◆ **Page layout parsing data**:
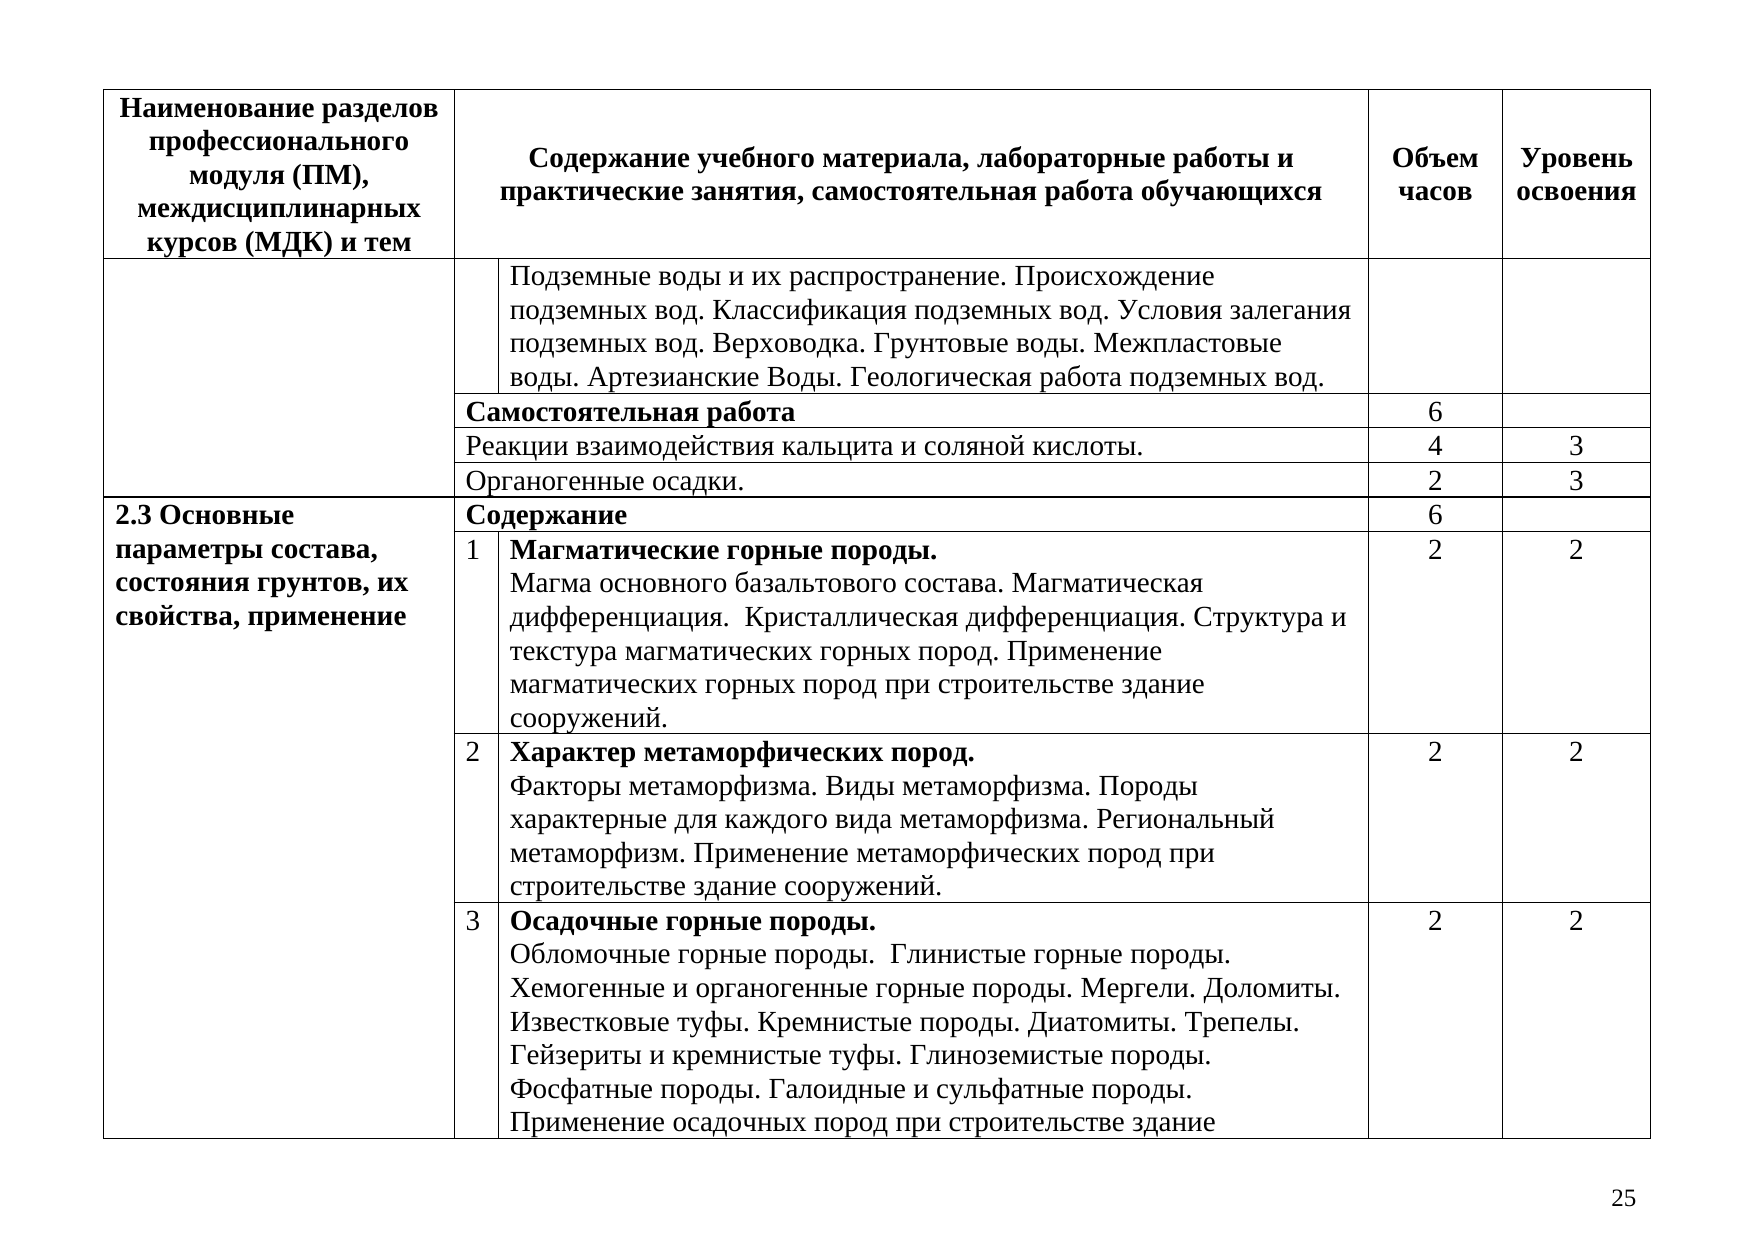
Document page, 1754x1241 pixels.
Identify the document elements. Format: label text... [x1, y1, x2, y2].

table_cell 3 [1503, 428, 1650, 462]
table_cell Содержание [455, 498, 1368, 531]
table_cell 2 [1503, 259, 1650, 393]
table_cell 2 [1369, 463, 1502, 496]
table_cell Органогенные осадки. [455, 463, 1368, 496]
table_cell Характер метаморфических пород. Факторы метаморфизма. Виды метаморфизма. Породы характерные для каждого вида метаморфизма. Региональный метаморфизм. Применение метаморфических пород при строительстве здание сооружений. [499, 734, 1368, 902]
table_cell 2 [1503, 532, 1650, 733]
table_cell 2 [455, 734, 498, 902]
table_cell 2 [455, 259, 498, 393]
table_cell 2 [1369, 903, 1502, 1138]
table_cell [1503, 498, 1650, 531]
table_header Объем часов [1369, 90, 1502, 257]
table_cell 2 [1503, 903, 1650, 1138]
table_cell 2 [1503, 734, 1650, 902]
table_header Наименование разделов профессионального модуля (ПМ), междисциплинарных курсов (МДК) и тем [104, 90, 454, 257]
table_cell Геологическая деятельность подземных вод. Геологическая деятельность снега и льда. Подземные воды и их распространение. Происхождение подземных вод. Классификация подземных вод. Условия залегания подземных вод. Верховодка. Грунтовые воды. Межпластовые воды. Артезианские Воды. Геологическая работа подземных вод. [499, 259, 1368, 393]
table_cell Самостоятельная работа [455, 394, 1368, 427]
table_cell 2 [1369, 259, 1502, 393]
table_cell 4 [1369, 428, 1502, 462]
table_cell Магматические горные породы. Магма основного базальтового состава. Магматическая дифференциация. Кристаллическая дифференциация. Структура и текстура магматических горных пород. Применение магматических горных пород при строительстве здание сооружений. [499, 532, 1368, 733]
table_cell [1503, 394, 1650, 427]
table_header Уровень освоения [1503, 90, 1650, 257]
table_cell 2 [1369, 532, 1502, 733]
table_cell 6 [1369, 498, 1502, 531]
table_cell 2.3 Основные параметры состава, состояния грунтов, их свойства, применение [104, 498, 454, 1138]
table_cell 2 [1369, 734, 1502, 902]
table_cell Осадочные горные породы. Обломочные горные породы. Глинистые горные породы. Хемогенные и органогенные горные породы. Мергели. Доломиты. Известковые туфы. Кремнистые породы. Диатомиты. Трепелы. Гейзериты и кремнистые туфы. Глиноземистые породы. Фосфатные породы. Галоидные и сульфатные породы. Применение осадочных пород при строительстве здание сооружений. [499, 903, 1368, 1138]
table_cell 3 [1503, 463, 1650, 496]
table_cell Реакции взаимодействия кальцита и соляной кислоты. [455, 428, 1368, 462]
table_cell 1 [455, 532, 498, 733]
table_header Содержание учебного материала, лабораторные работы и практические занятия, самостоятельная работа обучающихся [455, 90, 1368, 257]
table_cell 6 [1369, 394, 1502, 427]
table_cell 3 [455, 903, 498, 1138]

◆ **EXERCISE DESCRIPTION**:
The lines of the records that contain the string "работа" should be located and copied.

◆ **OUTPUT OF THE TASK**:
table_cell Геологическая деятельность подземных вод. Геологическая деятельность снега и льда. Подземные воды и их распространение. Происхождение подземных вод. Классификация подземных вод. Условия залегания подземных вод. Верховодка. Грунтовые воды. Межпластовые воды. Артезианские Воды. Геологическая работа подземных вод. [499, 259, 1368, 393]
table_cell Самостоятельная работа [455, 394, 1368, 427]
table_header Содержание учебного материала, лабораторные работы и практические занятия, самостоятельная работа обучающихся [455, 90, 1368, 257]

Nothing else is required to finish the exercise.